Only if I can wear them to work..

To satisfy McQueen shoe mania and height complex at the moment, and for your amusement:

Fall into a Garden

Just like how I feel about the season. Only, the color tone adds a bit of warmth....

Vogue Italia

Sunday, October 11, 2009

Sometimes, we just need a little reminder of the love and support we have in life. At least that's what get me up in the morning ;)

Thursday, October 8, 2009

When life start at 6 am with GAAP, SEC regulations, and "going concern" assumptions, I truly, sincerely, do not have much to blog about. Wait, maybe I can write about the fact that I spent three hours number crunching then writing about a metal plating company only to find out that it is off the market? Oh how sad, all the opportunities we miss in life.

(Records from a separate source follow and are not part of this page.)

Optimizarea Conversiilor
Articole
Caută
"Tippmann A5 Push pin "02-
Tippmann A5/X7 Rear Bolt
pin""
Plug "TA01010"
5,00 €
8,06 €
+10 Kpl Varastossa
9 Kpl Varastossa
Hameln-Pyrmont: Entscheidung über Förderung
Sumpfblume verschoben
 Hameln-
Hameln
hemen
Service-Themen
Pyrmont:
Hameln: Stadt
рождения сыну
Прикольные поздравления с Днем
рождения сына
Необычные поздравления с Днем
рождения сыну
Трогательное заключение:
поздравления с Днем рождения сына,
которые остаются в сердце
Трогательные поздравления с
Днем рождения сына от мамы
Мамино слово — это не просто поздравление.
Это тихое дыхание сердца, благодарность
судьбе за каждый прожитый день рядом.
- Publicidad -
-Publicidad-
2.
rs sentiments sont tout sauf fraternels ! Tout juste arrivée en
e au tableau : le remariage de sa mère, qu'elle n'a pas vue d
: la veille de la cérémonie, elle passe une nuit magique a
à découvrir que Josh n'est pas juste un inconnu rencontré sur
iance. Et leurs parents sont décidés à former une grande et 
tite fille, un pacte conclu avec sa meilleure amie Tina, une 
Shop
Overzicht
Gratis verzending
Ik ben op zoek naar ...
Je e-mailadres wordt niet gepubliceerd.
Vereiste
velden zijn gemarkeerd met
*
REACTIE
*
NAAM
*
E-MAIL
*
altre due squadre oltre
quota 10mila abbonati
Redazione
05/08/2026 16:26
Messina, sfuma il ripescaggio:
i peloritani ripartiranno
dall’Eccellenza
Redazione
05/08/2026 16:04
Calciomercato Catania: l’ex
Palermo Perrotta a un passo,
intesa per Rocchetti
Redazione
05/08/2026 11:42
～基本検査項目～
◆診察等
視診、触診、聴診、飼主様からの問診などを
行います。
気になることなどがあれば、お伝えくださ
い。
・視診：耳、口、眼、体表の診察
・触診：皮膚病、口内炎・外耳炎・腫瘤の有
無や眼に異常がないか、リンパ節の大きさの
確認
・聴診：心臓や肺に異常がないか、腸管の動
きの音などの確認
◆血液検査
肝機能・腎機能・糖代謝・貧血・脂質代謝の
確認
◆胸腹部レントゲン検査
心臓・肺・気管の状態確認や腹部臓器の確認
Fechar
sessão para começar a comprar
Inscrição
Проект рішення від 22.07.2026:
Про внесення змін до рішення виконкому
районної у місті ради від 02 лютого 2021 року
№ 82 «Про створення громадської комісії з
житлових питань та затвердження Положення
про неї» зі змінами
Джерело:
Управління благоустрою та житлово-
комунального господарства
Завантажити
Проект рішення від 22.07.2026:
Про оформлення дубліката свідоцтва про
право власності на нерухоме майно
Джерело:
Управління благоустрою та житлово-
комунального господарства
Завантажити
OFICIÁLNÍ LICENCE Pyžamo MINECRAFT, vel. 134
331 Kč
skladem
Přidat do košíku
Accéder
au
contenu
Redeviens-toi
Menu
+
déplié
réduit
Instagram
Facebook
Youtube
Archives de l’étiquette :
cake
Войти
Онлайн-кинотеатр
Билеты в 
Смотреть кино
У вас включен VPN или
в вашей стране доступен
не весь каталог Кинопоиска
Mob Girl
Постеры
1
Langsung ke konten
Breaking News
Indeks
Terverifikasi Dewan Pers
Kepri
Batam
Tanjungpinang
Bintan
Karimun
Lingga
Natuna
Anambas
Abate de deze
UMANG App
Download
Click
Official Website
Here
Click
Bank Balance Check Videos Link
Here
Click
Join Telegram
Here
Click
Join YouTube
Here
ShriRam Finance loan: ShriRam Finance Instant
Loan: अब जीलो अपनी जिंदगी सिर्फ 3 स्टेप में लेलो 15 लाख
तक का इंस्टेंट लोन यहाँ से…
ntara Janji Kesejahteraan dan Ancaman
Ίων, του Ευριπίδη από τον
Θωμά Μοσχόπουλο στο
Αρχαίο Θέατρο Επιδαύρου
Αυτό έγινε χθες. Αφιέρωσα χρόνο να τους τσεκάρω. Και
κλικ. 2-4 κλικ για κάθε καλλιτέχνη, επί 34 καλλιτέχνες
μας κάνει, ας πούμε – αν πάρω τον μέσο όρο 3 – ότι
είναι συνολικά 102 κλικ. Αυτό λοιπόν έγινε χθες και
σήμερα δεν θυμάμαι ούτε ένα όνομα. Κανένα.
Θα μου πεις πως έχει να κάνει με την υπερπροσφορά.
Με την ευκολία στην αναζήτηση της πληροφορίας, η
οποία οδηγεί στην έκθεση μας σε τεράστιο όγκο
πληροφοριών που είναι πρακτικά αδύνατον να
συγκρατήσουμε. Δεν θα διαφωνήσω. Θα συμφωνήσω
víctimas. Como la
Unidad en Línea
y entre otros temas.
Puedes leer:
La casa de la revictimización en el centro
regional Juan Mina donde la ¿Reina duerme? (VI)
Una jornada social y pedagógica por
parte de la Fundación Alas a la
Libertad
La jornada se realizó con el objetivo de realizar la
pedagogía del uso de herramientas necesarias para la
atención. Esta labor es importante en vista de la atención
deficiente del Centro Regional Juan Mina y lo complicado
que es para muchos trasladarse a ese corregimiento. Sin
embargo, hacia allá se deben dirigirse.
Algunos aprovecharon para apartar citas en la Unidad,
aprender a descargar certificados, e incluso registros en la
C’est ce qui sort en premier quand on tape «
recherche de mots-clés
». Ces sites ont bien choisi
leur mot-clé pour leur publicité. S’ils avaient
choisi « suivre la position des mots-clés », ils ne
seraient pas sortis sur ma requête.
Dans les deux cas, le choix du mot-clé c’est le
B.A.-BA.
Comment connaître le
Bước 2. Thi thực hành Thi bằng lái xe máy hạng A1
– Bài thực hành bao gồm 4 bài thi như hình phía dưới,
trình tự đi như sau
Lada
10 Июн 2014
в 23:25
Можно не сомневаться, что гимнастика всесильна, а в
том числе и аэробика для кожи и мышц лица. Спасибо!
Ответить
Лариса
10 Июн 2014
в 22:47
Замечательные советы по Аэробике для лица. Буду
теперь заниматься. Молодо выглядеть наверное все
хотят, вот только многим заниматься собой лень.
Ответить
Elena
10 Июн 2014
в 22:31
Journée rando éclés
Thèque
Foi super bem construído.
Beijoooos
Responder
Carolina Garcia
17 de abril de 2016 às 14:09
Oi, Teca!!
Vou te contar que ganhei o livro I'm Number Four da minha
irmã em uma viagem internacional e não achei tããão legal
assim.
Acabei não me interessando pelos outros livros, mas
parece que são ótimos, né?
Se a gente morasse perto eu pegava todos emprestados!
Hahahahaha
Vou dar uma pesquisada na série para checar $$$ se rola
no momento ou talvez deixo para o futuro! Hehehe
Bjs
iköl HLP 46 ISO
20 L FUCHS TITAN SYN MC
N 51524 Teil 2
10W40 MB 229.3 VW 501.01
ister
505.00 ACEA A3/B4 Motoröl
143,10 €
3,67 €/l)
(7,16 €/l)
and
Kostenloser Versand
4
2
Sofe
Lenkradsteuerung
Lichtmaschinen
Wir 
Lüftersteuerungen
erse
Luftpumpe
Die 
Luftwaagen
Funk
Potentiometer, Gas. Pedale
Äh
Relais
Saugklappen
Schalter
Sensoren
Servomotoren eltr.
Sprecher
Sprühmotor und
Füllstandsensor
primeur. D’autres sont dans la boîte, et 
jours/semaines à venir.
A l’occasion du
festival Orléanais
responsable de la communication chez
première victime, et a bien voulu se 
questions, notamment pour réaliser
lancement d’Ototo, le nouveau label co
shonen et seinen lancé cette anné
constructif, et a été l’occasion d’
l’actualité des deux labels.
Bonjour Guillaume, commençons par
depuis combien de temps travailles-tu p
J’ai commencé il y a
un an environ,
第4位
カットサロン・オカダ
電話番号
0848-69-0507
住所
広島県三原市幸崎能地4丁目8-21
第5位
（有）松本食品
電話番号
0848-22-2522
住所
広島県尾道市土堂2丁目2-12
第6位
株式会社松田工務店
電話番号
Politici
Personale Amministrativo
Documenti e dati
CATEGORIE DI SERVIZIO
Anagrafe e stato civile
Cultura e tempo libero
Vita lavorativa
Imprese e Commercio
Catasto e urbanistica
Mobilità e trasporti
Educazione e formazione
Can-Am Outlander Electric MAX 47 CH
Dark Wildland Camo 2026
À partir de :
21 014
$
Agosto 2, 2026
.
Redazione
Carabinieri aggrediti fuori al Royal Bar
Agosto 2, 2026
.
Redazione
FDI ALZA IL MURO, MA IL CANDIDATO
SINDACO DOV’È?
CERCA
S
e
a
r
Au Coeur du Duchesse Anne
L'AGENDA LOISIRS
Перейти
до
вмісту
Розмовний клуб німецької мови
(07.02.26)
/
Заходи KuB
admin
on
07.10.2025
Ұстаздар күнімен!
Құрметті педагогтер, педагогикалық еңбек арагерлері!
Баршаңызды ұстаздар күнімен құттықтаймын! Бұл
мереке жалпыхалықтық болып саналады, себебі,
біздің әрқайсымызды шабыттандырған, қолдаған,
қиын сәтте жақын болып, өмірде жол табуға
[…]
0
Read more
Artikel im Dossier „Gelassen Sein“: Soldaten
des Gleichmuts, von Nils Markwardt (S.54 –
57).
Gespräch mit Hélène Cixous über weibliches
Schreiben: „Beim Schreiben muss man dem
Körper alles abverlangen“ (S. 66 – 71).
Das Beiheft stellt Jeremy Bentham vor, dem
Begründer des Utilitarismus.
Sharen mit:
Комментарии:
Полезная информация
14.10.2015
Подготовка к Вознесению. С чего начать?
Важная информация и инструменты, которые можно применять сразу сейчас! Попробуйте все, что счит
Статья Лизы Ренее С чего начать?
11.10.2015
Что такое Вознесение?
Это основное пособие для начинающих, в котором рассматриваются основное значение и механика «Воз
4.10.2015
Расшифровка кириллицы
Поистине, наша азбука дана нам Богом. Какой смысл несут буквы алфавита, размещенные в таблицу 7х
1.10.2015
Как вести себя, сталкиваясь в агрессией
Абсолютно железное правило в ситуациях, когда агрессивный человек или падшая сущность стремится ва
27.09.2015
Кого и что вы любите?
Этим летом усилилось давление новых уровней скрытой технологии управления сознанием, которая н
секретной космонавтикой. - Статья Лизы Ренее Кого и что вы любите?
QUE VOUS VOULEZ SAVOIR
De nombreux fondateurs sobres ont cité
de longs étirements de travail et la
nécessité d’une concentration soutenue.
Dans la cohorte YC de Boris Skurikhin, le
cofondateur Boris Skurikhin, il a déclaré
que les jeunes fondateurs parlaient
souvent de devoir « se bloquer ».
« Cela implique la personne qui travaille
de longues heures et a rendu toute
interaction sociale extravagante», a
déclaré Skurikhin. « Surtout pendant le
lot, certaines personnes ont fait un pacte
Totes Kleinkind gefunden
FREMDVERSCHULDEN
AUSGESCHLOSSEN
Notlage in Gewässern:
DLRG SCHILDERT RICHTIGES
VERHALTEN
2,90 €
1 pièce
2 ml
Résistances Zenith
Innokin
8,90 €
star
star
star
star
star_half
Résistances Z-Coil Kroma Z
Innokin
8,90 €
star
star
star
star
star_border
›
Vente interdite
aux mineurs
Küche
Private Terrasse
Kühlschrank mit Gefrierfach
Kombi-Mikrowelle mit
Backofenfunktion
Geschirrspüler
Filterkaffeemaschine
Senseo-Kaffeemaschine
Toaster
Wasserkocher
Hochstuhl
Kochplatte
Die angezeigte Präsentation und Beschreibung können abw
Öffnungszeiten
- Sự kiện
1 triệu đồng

Oh one more thing, I recently spotted this photo from someone's blog. It caused a huge urge to re-arrange my place accordingly. Forgive the lack of imagination and blatant copying, my reading corner almost looks like this now, which is super uber.
At last, I give you Alexander McQueen Paris 2009, for your amusement only ;)

Monday, October 5, 2009

I had Chocolate Éclair for dessert tonight. Two, in fact. There's something very comforting about cream filled pastry. It reminds of me this particular kind that I ate as a kid, always on a train. I can't remember why that memory is associated with train, like it was the only place that sold that dessert. The pre-sealed package contained two pieces of seashell shaped dough filled with cream. The dough was always too thick and never crisp. I can't even remember what the cream filling tasted like, but the dessert itself was nonetheless fascinating, especially to a little Chinese girl who has never seen cannoli, Éclair, or a profiterole.

Little things like this make me think about how much have changed. Ming always says that he could hardly remember life before "us", the memory is so distant that it feels like a different lifetime. I think I'm starting to understand that now. As strange as it sounds...

Iekeliene Stange by Marcus Ohlsson

Tuesday, September 29, 2009

Monday, September 28, 2009


Trying to be upbeat and keep a cheerful tone, is it working yet? It is almost annoying that every decision that I have made in the past few months feels like life or death. It is even worse when I regret one. In time of doubt ( I know....here we go again..), there are about a million seemingly legitimate reasons to stop trying everything and push for the impossible, but if the decision turns out to be the first runner-up, I can kiss this career goodbye before even stepping on a firm step. It all sounds crazy but nonetheless true. I told the story of the biker shop boy again last night. Three months in a bike shop, and you can try your luck at IB in your next life. SOunds scary? Given the state of economy, the number of people laid off within the industry, and the number of people trying to get in every year, three month is worth more than a life time.

Don't comfort me, don't feel bad, and don't even pretend to understand, just tell me to go on.